In medieval literature, the ichneumon or echinemon was the enemy of the dragon. When it sees a dragon, the ichneumon covers itself with mud, and closing its nostrils with its tail, attacks and kills the dragon. The ichneumon was also considered by some to be the enemy of the crocodile and the asp, and attacks them in the same way. The name was used for the pharaoh's rat, mongoose, or Egyptian mongoose (Herpestes ichneumon), which attacks snakes; it can also mean otter. The ichneumon is shaped similarly to a ferret, although much slimmer in its shape, and the head is elongated. Also, it is an animal that can move swiftly and is able to jump a couple of yards with a single leap.

==Etymology==
Ichneumon (ἰχνεύμων) means "tracker" in Greek.

==Primary sources==
- Pliny the Elder: "The ichneumon, too, is [the asp's] enemy to the very death. This hostility is the especial glory of this animal, which is also produced in Egypt. It plunges itself repeatedly into the mud, and then dries itself in the sun: as soon as, by these means, it has armed itself with a sufficient number of coatings, it proceeds to the combat. Raising its tail, and turning its back to the serpent, it receives its stings, which are inflicted to no purpose, until at last, turning its head sideways, and viewing its enemy, it seizes it by the throat."

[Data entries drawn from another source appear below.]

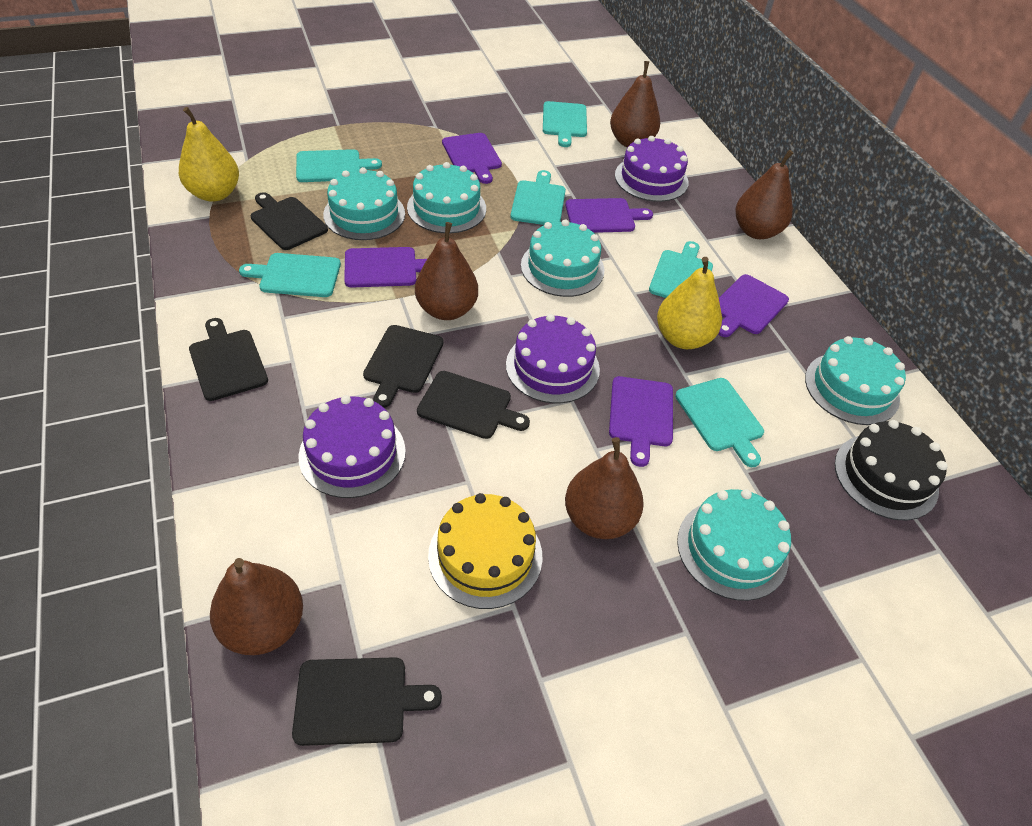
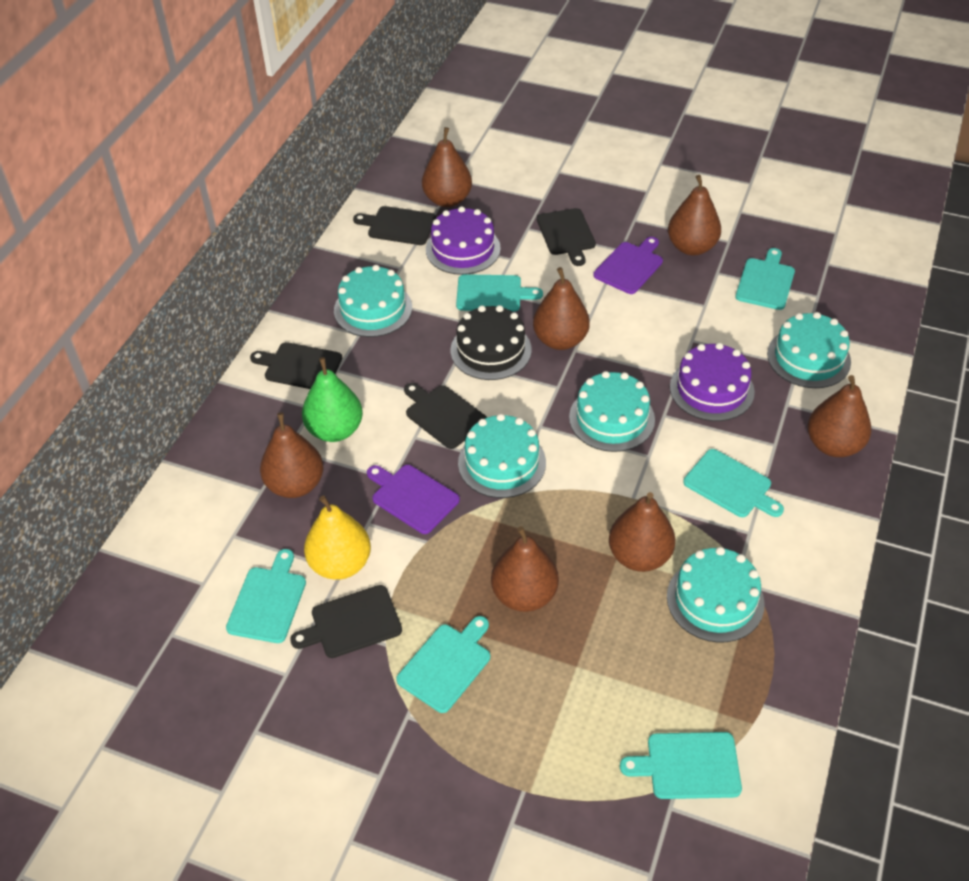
brown pear: 5 -> 7
green pear: 0 -> 1
purple cake: 3 -> 2
purple cutting board: 5 -> 2
yellow cake: 1 -> 0
yellow pear: 2 -> 1

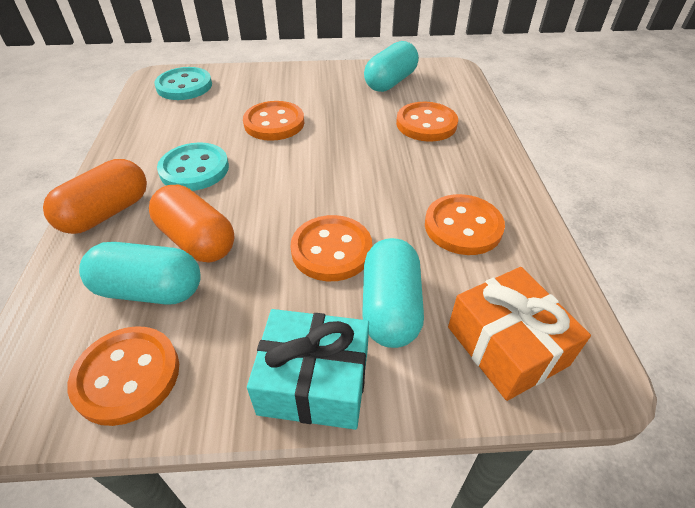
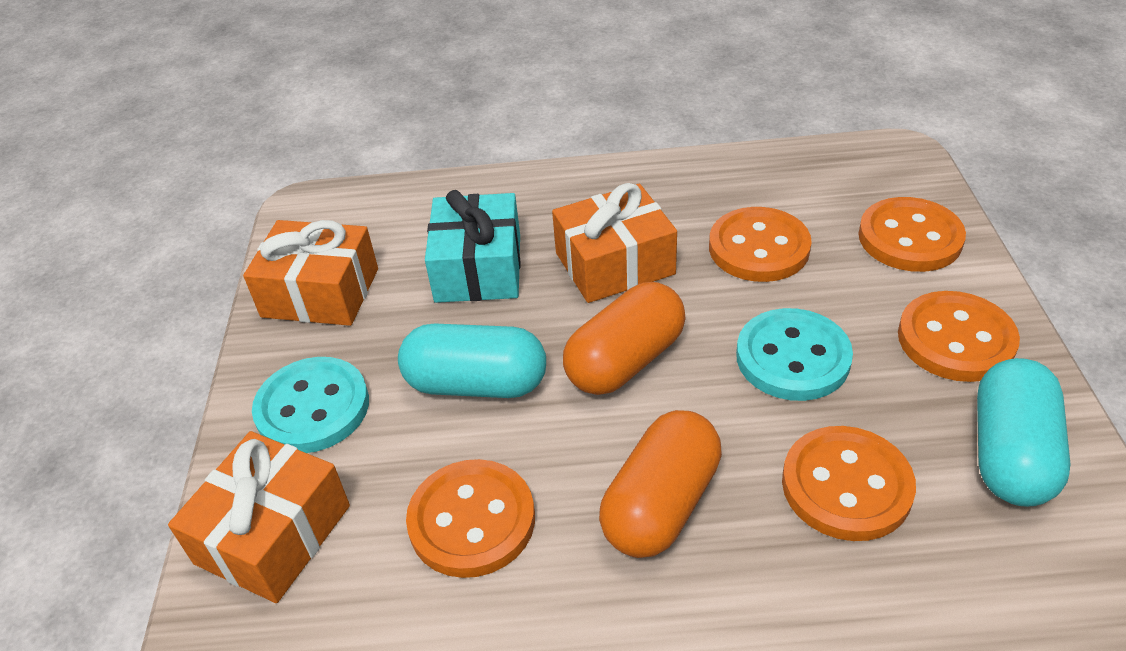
orange gift: 1 -> 3
turquoise capsule: 3 -> 2

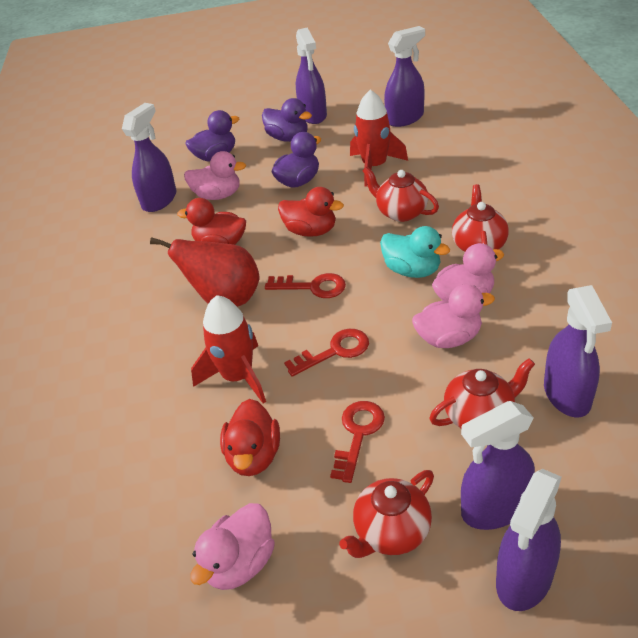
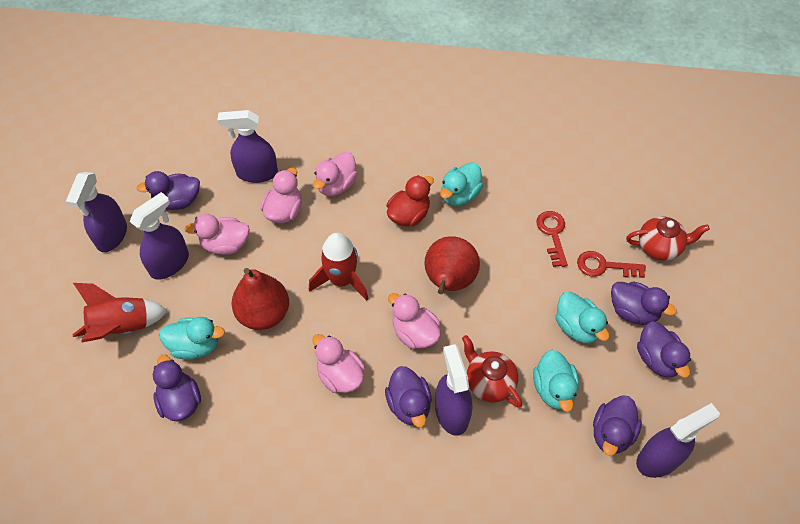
pink duck: 4 -> 5
purple duck: 3 -> 6
purple spray bottle: 6 -> 5
red duck: 3 -> 1
red key: 3 -> 2
red pear: 1 -> 2
red teapot: 4 -> 2
turquoise duck: 1 -> 4

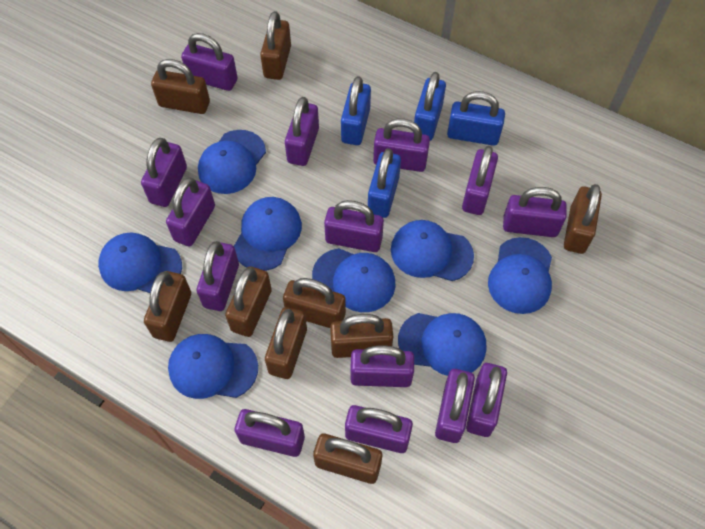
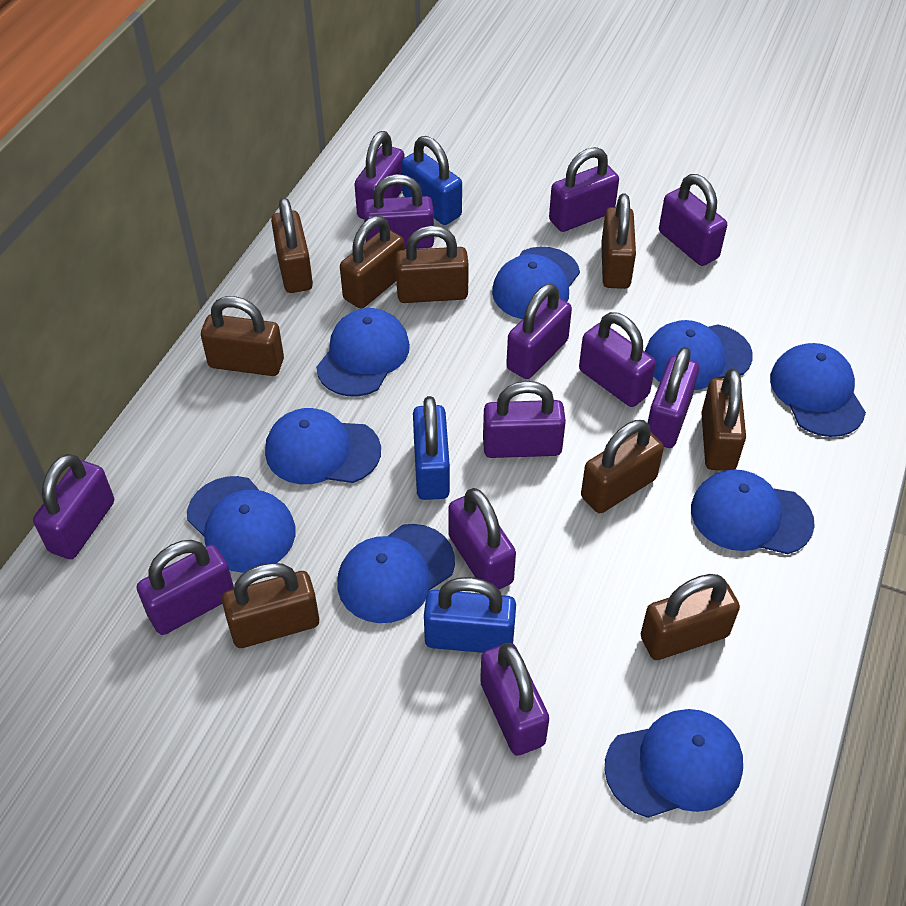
blue cap: 8 -> 9
blue padlock: 4 -> 3
purple padlock: 14 -> 12

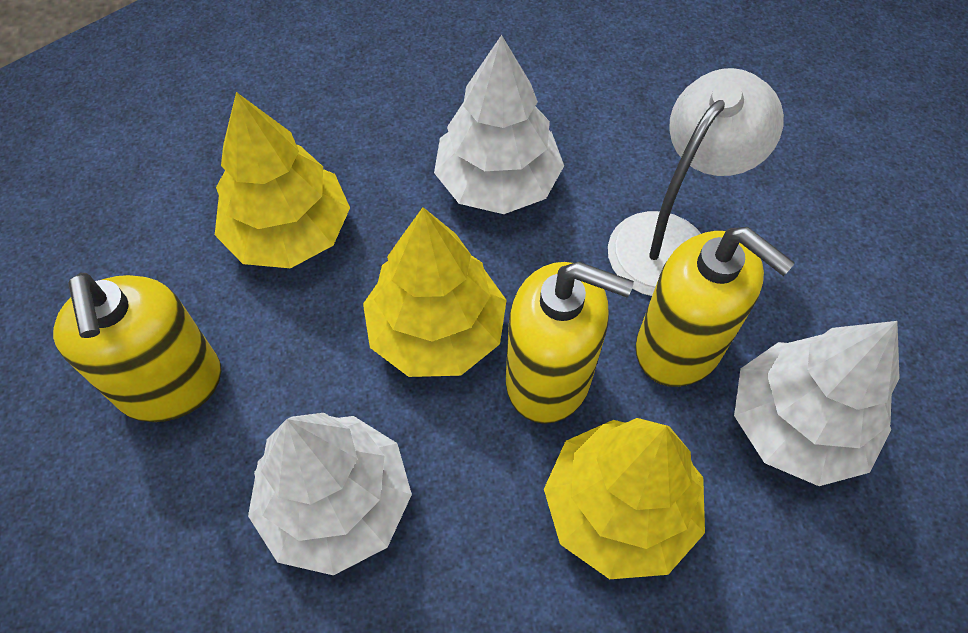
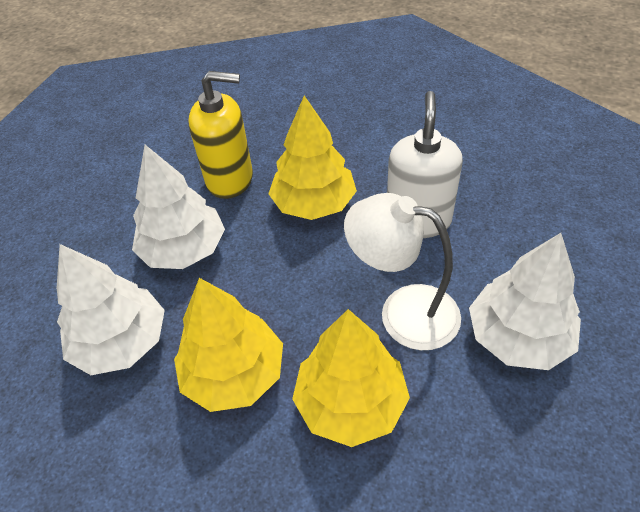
white soap dispenser: 0 -> 1
yellow soap dispenser: 3 -> 1

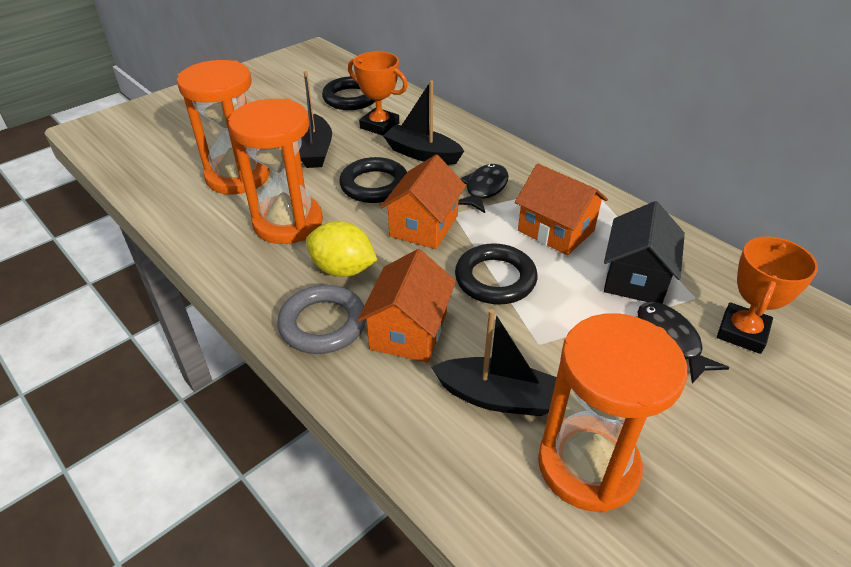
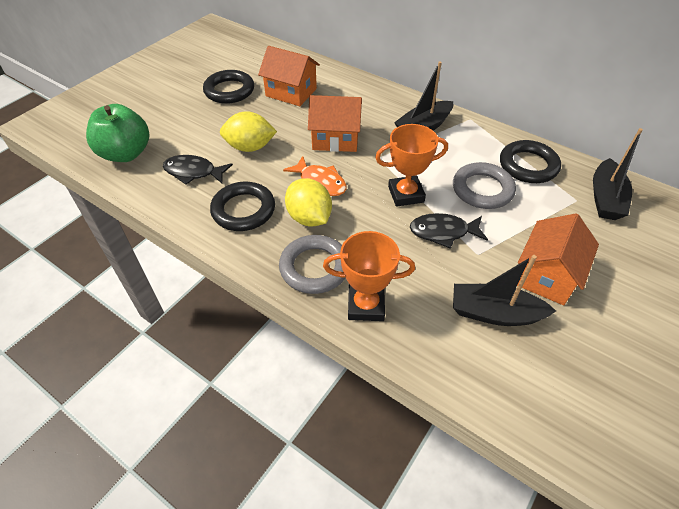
black house: 1 -> 0
green apple: 0 -> 1
grey ring: 1 -> 2
orange fish: 0 -> 1
orange hourglass: 3 -> 0
yellow lemon: 1 -> 2

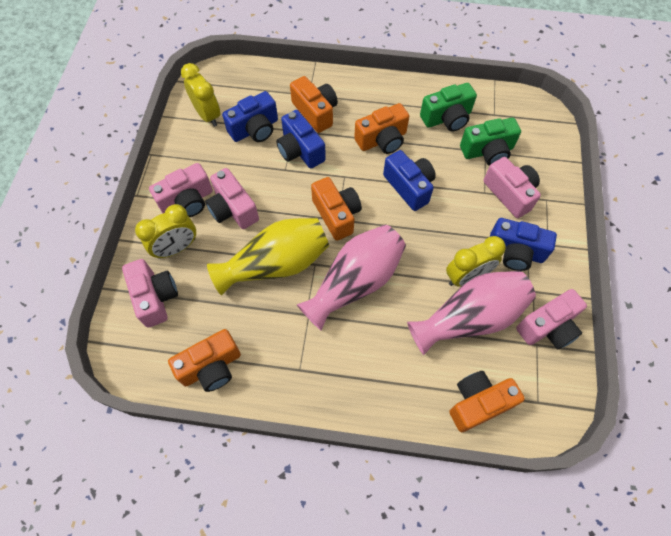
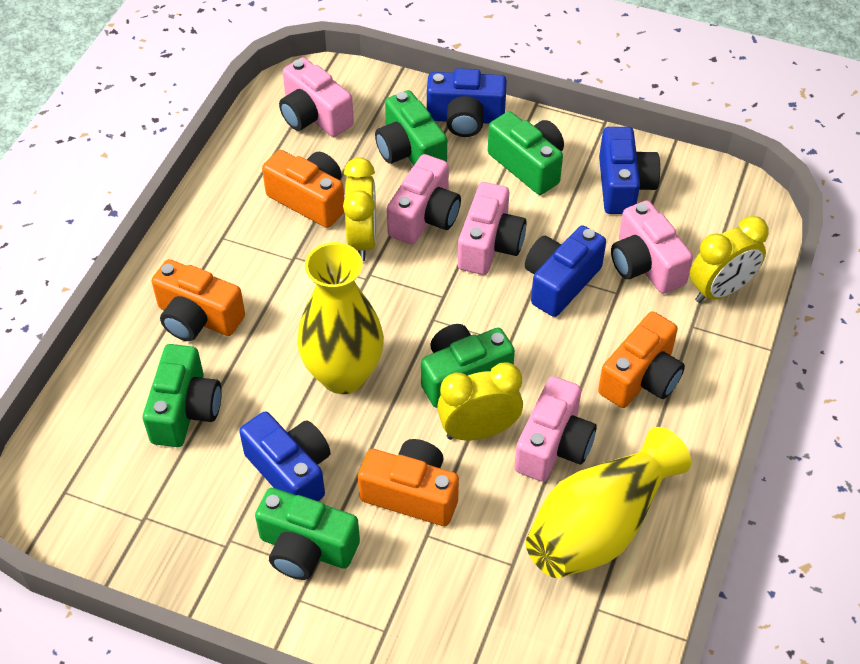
green camera: 2 -> 5
orange camera: 5 -> 4
pink vase: 2 -> 0
yellow vase: 1 -> 2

- Strabo: "[...] but the Heracleotæ worship the ichneumon, which is most destructive both to crocodiles and asps. The ichneumons destroy not only the eggs of the latter, but the animals themselves. The ichneumons are protected by a covering of mud, in which they roll, and then dry themselves in the sun. They then seize the asps by the head or tail, and dragging them into the river, so kill them. They lie in wait for the crocodiles, when the latter are basking in the sun with their mouths open; they then drop into their jaws, and eating through their intestines and belly, issue out of the dead body."
- Nemesianus, in the introduction to his Cynegetica, refers to hunting the ichneumon on river banks among rushes. The poem is fragmentary and any longer passages describing such a hunt have been lost.
- Leonardo da Vinci: "This animal is the mortal enemy of the asp. It is a native of Egypt and when it sees an asp near its place, it runs at once to the bed or mud of the Nile and with this makes itself muddy all over, then it dries itself in the sun, smears itself again with mud, and thus, drying one after the other, it makes itself three or four coatings like a coat of mail. Then it attacks the asp, and fights well with him, so that, taking its time it catches him in the throat and destroys him."